Ouvrons-nous maintenant à une tout autre perspective, celle de la constante confrontation, pour l’appeler ainsi, entre mémoire et oubli. Au lieu donc de voir ou d’entrevoir mémoire et oubli comme des entités opposées s’annulant réciproquement, saisissons-les dans une sorte de dialectique ou, si l’on préfère, une forme de complicité. Cela peut d’ailleurs valoir autant pour la sexualité reproductive que pour celle que nous nommons la sexualité érotique. Mémoire, pour chaque membre du couple, restée toujours présente, voire active, de sa propre enfance, qu’elle ait été vécue comme fondamentalement agréable ou désagréable, souvenirs susceptibles, si flous soient-ils, d’induire des visées réparatrices ou au contraire de vouloir faire revivre à son enfant quelque chose de similaire. A cet égard, il s’ensuit qu’il puisse y avoir ou non des divergences de taille entre les deux parents. Tantôt ce qui gît dans la mémoire de l’un comme souvenir perceptif considéré comme agréable pourrait être vu par l’autre comme une expérience subjective dont leur enfant n’aurait que des conséquences fâcheuses. Tantôt par contre les deux parents tendraient de concert à imposer à tout prix à leur enfant des convictions procédant de leurs souvenirs et jugées par eux comme très utiles, sinon nécessaires.
Si nous nous déplaçons maintenant du côté d’une sexualité éminemment érotique, le « dialogue » incessant entre mémoire et oubli pourrait être censé nous jouer de drôles de tours. Chacun des deux partenaires en cause peut être dominé par une recherche obsédante à la fois de percevoir des sensations érotiques qui n’auraient jamais été effacées de sa mémoire corporelle, sensations peut-être quelque peu fantasmatiques dans le sens d’un plaisir obligatoire par principe, mais jamais vraiment atteint, ou alors de devenir capable de déconnecter un plaisir éprouvé de sentiments de transgression et par là de la culpabilité inlassablement associée au plaisir.

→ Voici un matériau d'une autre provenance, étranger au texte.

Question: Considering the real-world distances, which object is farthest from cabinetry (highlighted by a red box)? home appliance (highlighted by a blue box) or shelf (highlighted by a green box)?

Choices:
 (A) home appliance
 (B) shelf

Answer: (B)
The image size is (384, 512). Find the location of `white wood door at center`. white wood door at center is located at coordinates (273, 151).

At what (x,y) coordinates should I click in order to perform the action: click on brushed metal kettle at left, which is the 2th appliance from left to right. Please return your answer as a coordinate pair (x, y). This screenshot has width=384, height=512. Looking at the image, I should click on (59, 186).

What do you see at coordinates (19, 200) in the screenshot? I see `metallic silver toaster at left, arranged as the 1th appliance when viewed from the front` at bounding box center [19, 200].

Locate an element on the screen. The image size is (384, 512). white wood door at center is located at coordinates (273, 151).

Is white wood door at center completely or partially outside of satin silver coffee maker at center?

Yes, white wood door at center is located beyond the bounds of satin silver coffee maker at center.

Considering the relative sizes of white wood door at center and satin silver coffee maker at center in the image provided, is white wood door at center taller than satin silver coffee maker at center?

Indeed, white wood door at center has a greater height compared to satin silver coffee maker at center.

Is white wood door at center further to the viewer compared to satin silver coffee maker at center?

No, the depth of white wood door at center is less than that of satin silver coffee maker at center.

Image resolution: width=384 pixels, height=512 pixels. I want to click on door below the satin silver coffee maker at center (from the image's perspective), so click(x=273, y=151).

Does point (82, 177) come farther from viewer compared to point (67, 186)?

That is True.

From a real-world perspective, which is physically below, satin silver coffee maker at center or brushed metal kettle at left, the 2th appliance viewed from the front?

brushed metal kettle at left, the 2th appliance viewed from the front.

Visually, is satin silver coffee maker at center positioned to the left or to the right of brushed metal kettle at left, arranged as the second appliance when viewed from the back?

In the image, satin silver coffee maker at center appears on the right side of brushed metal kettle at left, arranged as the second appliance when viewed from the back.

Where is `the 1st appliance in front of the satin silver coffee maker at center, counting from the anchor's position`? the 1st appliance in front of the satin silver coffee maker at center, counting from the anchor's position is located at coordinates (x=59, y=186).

Bref, être enfin devenu capable, chacun des deux, même si c’est avec une intensité différente, de s’ouvrir à un plaisir à l’état pur qui, entre autres, devrait pouvoir s’obtenir chaque fois sans des soubresauts inquiétants.
C’est ici que nous pourrions envisager une perspective à la fois complexe ou faisant craindre d’empiéter sur un terrain périlleux, c’est-à-dire un mélange avec une possible pathologie doublée en plus d’une série de préjugés. Il s’agit de se pencher, quelque peu au moins, sur le domaine de ce qu’on qualifie – en hésitant encore un tantinet – de perversions, ou en les nommant de manière plus pudique des paraphilies. Des paraphilies vraiment « maudites », il n’y a plus aujourd’hui que l’inceste et en particulier la pédophilie. Toutes les autres paraissent à la rigueur ne constituer qu’une affaire privée à ne pas condamner d’avance. Tout en ne sachant pas si cela pourrait apparaître comme le signe d’un érotisme débordant, ne serait-ce en réalité qu’une sorte de bouée de sauvetage face à un érotisme en soi défaillant. D’autant plus que par exemple une paraphilie qui semble statistiquement assez répandue, le sadomasochisme (coincé souvent dans un sigle, celui de SM), possède des sous-produits tels le bondage ou la mise en œuvre d’une violence postiche, et se réduit à une forme de jeu érotique plus près des jeux érotiques infantiles que d’une source de stimulus spontané.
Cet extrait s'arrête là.